檻の中
最初は恐怖と絶望しかなかったわたしに、淡い希望を持たせてくれた。
時には力ずくで押さえつけられたり、怖い思いをさせられたりもしたけど……。
わたしはどこにも怪我を負っていないし、主人に妊娠させられる哀れな少女たちとは違って、指一本触れられていない。

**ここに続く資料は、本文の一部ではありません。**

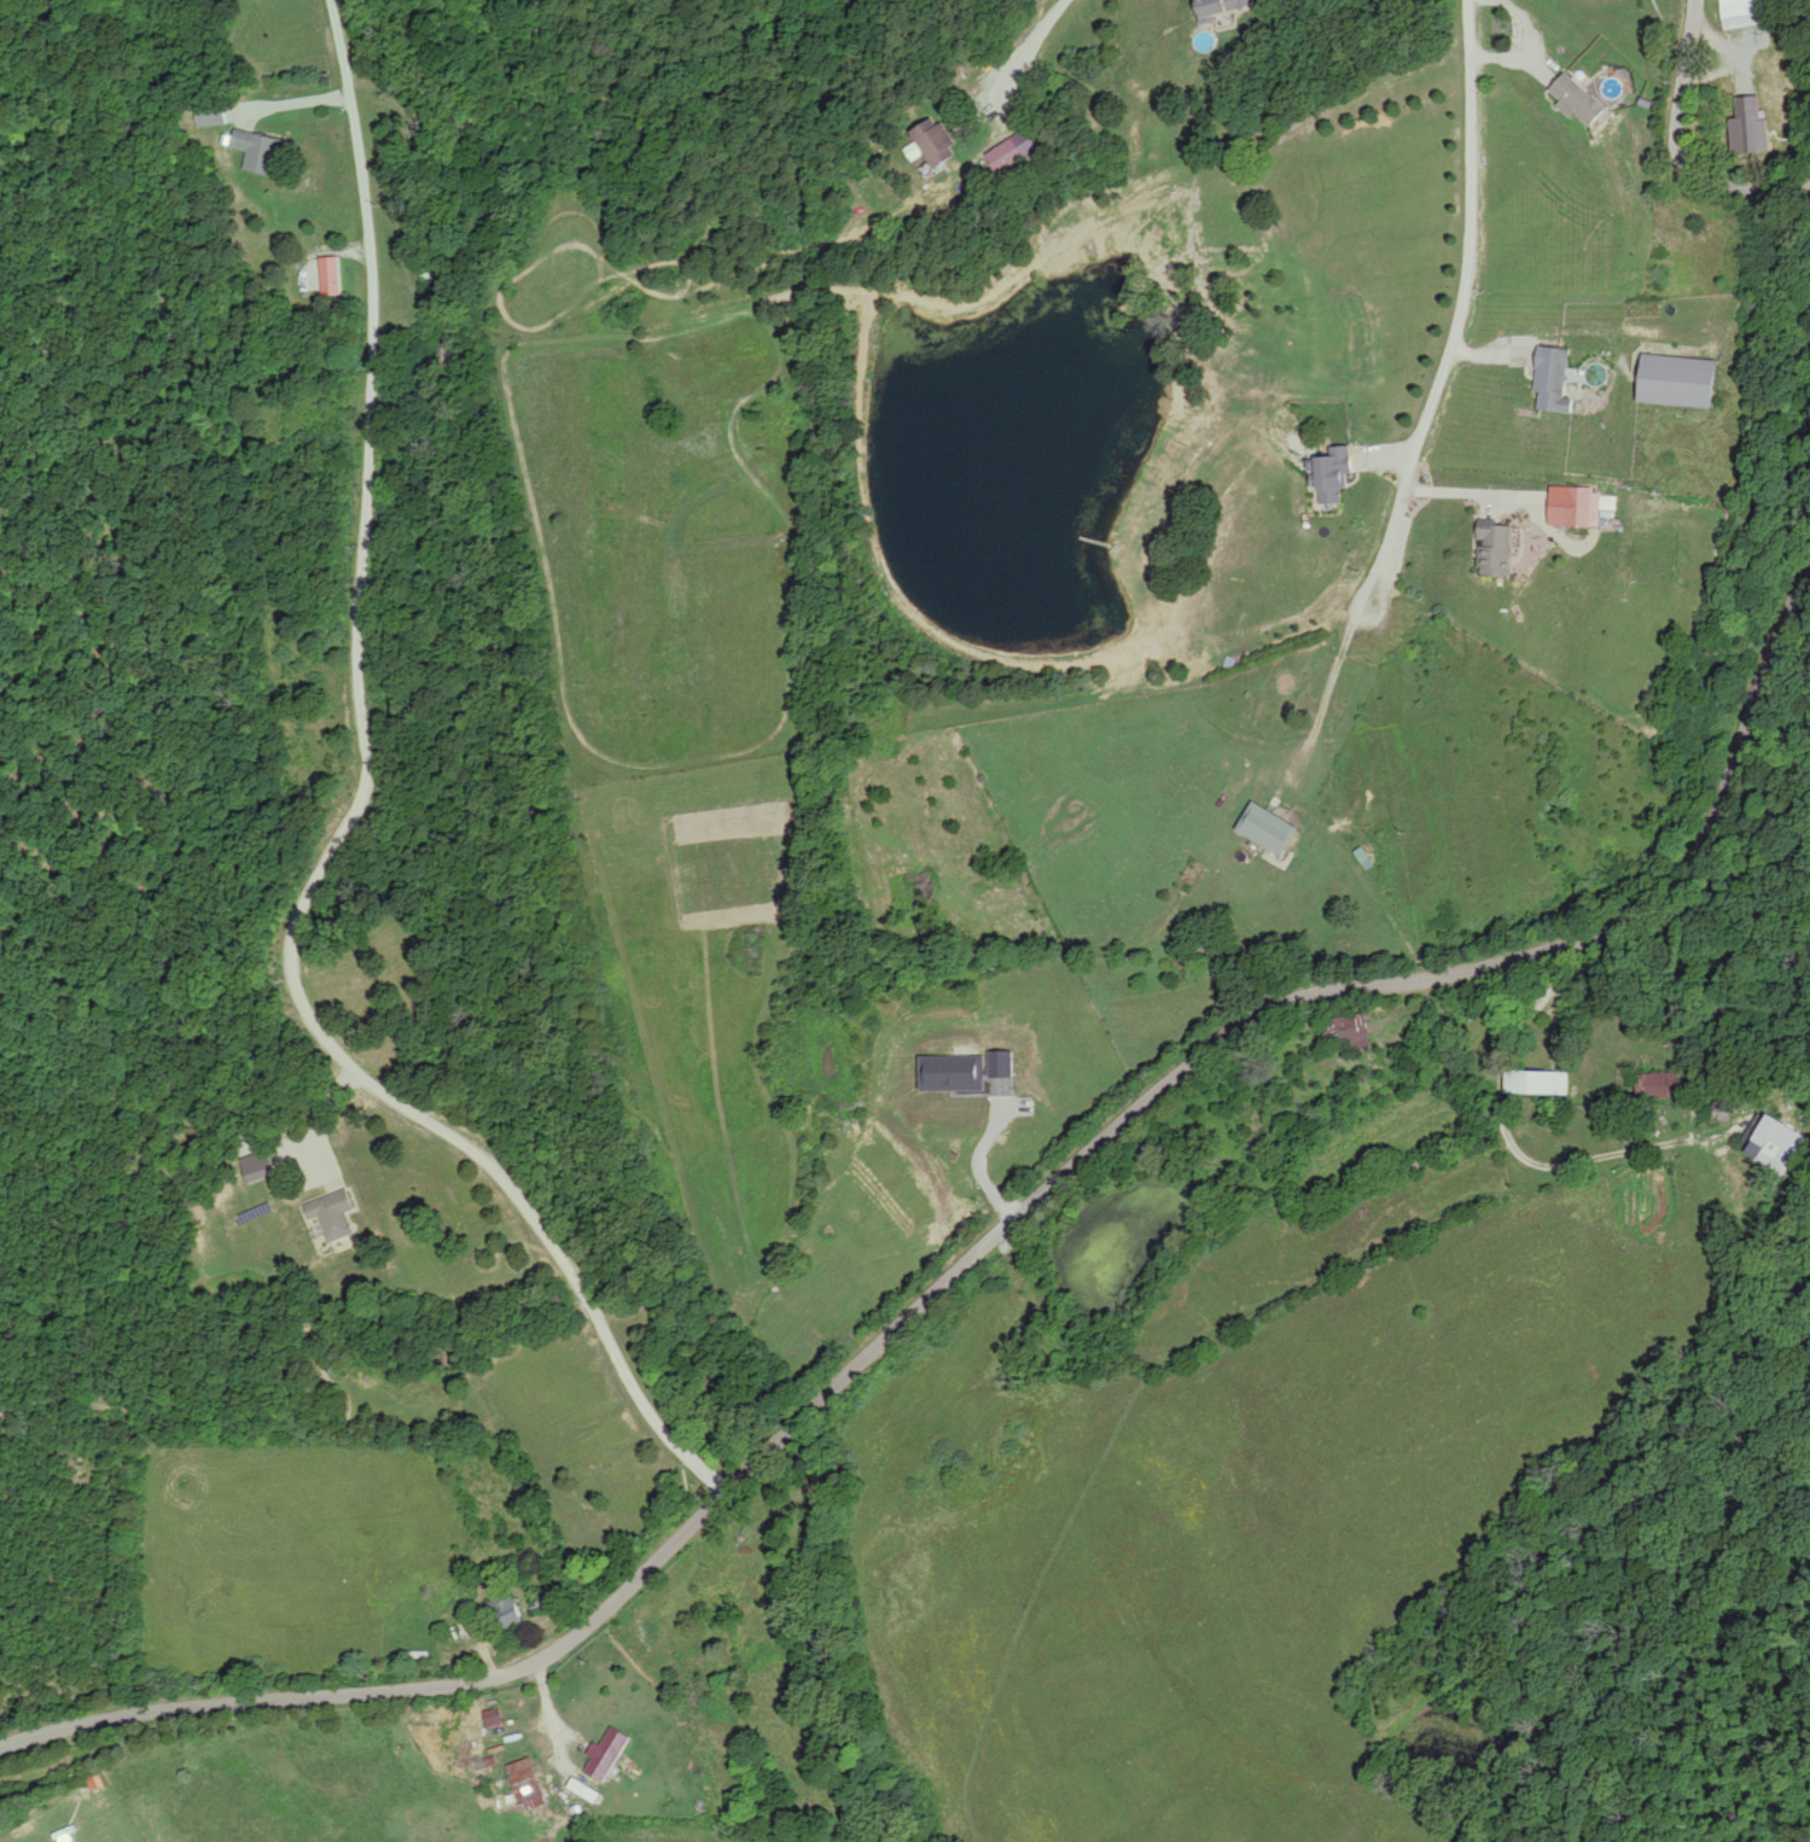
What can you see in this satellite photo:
building: (1227, 7)
building: (1746, 13)
building: (1583, 101)
road: (1682, 108)
building: (211, 115)
building: (1753, 124)
building: (935, 144)
building: (261, 152)
building: (1008, 158)
road: (1461, 317)
building: (1556, 381)
building: (1336, 475)
road: (1468, 500)
building: (1581, 508)
building: (1498, 550)
road: (1327, 700)
road: (349, 825)
building: (1271, 830)
building: (1349, 1034)
building: (1540, 1084)
building: (1659, 1086)
building: (1774, 1144)
road: (1506, 1148)
building: (335, 1215)
road: (972, 1225)
building: (514, 1613)
building: (618, 1707)
building: (528, 1784)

イシザキが真の救世主だったのだと、今なら確信できる。
「うっ……うう……。わ、わたし……イシザキさんに買われて、本当に良かった……っ」
自然と口からこぼれた言葉に嘘はなく、彼にも伝わって欲しいと願った。
わたしに一億円と言う値段をつけ、魔の手から救ってくれた。
黙って聞いていたイシザキが、おもむろに口を開く。
「泣いてくれるのか……俺のために」
聞いたことのない優しい声に、わたしの涙腺はさらに刺激された。
あなたのためだから、泣くの。
わたしはしゃくり上げながら何度も頷いた。
イシザキが手を伸ばし、首輪に触れる。
「これはもう、必要ない。お前は自由の身だ」
カチ、と音がして首輪が外される。
自由と言う言葉に、本当に身体が軽くなったような気がした。
イシザキが犬にやるように、人さし指をクイと曲げて裕太を呼ぶ。
「何だよ……」
「ついでに、お前のも外してやる。ありがたく思え」
小さな鍵で裕太の首輪を外すと、イシザキは力尽きたように再び倒れ込んだ。
「……イシザキさん! しっかりしてっ」
「俺のことはいい。この道を突き当たりまで進んで、このカードキーで扉を開けて外に出ろ」
わたしにカードキーを手渡し、廊下の奥を指し示す。
そして、裕太の方を向いた。
「……女を守るのは、男の役目だ。いいな?」
「あぁ、分かってる」
イシザキの言葉に、裕太は力強く頷いた。
そして泣き続けるわたしを立たせると、歩き出そうとした。
「待って……。また、会えるよね?」
イシザキを振り返ると、ゆらゆらと手を振っていた。
「俺は会いたくない。……二度とガキのお守りはごめんだからな」
「ほら、萌。行こう」
「ありがとう! わたし、あなたのこと忘れない。イシザキさん……アレックス」
わたしは裕太に支えられながら、イシザキを振り返って叫んだ。
「……さっさと行け。行っちまえ」
最後の別れの言葉まで、イシザキらしいと思った。
わたしは泣き笑いの表情で歩きながら、二度と振り返らなかった。